Kevin MacDonald: Michael Colhaze on Art
Kevin MacDonald: I want to welcome new writer Michael Colhaze to TOO. His current article — written with elegance and passion — is a worthy successor to Lasha Darkmoon’s earlier TOO articles on the pathologies of the art world. Colhaze points out that becoming a famous artist is like winning a lottery where only psychopaths need bother to enter:
Among thousands of candidates, both academics or naturals, all waiting eagerly for a hint from the established Modern art Mafia, now and then one is chosen. Since he is, just like his many contenders, about as gifted as a bedbug, nobody with a sane mind would assume that considerations of artistic merit ever played a part. What counts is a rigorous talent for self-representation, unfettered by the smallest grain of aesthetics or ethics, an inborn and unlimited vulgarity, and the stated objective to be the most ruthless Judas Iscariot to the Fine Arts that ever set foot on our sacred earth.
This lottery of the psychopaths has special import for Colhaze because his son is entering into the field of art.
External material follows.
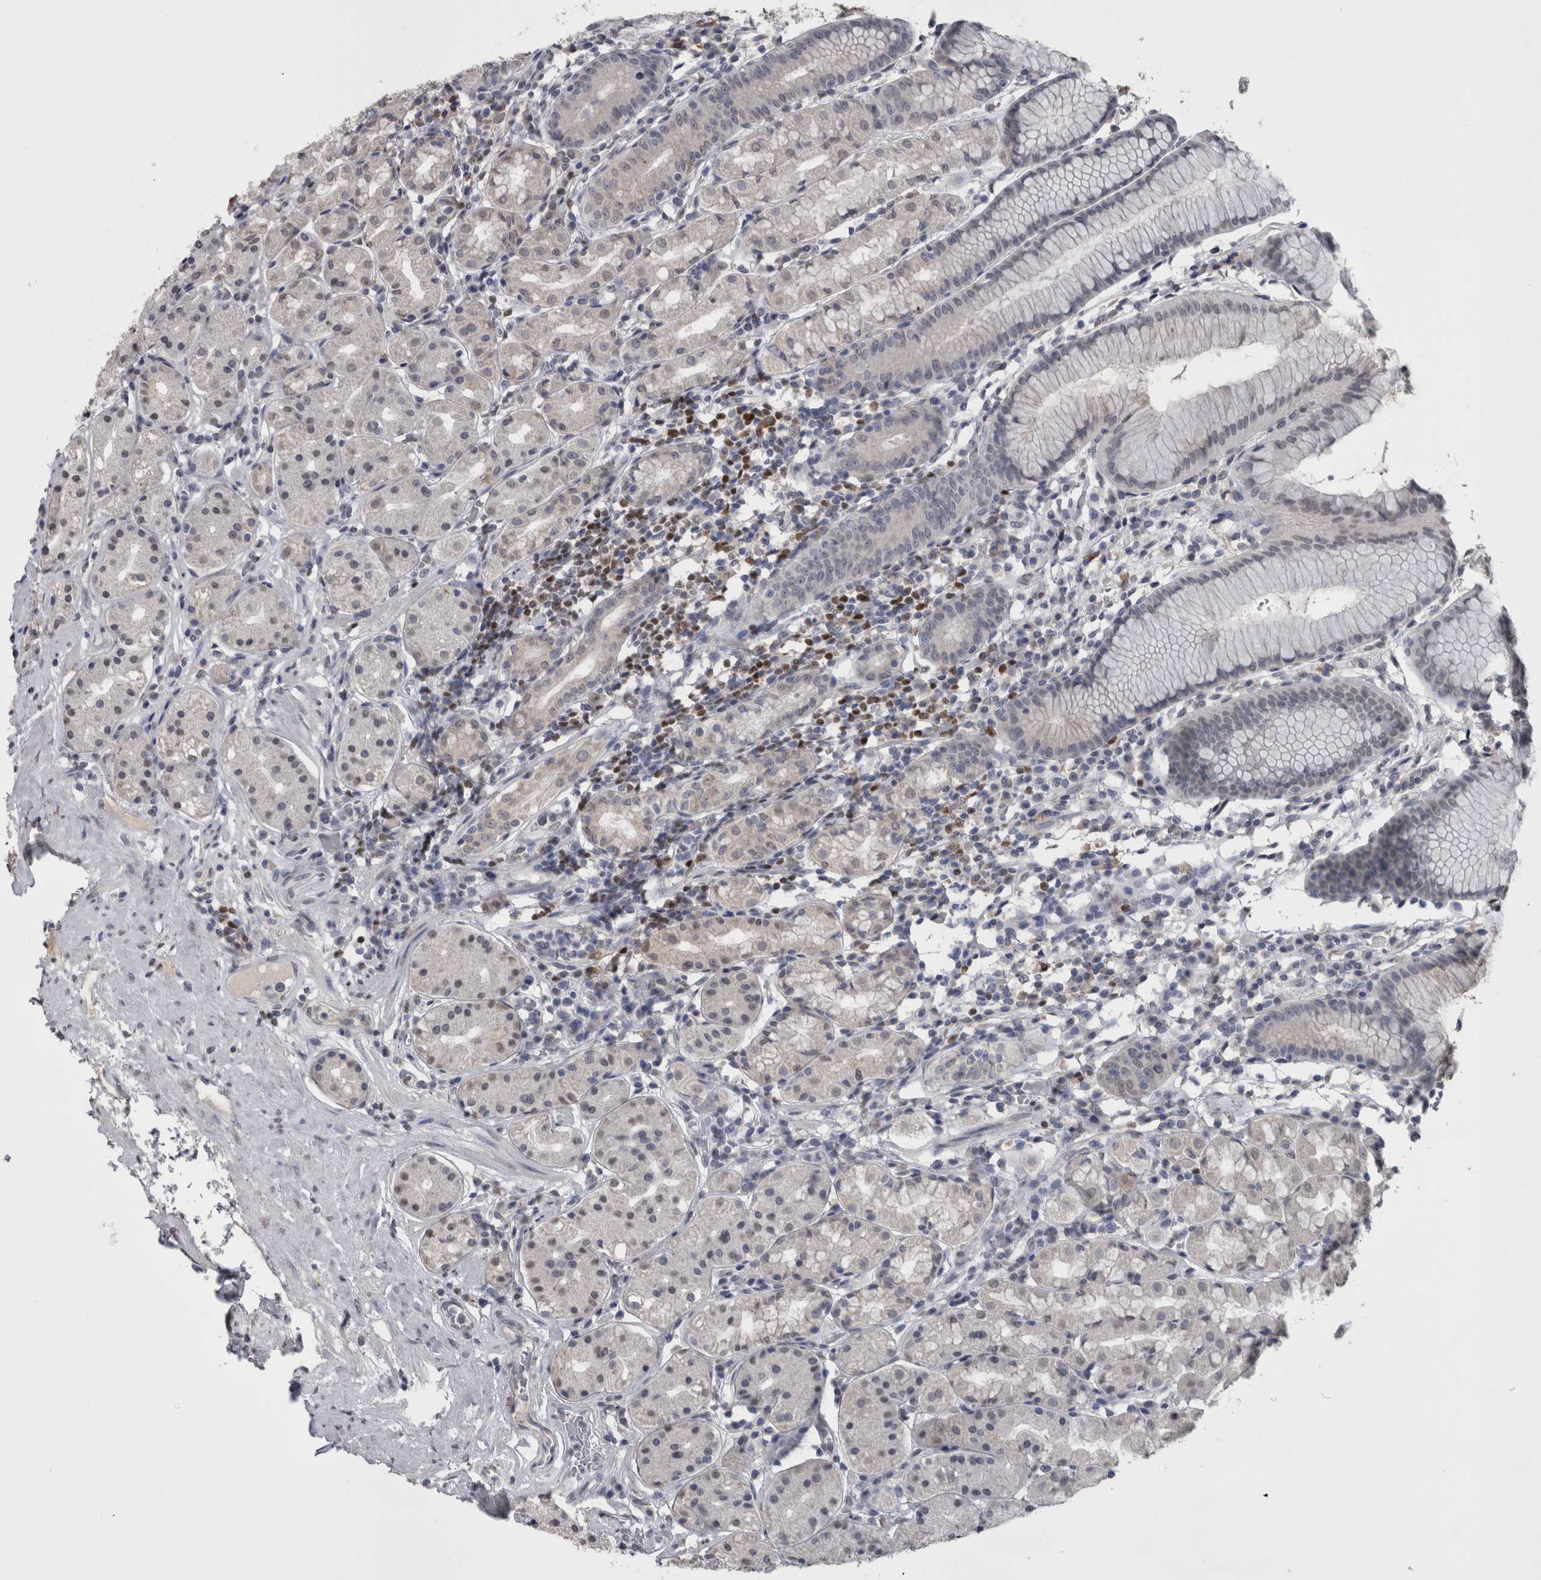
{"staining": {"intensity": "negative", "quantity": "none", "location": "none"}, "tissue": "stomach", "cell_type": "Glandular cells", "image_type": "normal", "snomed": [{"axis": "morphology", "description": "Normal tissue, NOS"}, {"axis": "topography", "description": "Stomach, lower"}], "caption": "Glandular cells are negative for brown protein staining in normal stomach. (DAB (3,3'-diaminobenzidine) IHC visualized using brightfield microscopy, high magnification).", "gene": "PAX5", "patient": {"sex": "female", "age": 56}}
It must be especially difficult for a parent to deal with the prospects of a son entering a field where artistic talent is not rewarded and where success is determined by a whimsical elite whose only prerequisite is psychopathy among the lucky few whom they promote.
Similar thoughts, with slight variations (e.g., a son who wants to become a professor in the humanities or social sciences where cultural Marxism is de rigueur), must be on the minds of many parents who realize that the prospects of their children are severely compromised in a culture gone mad.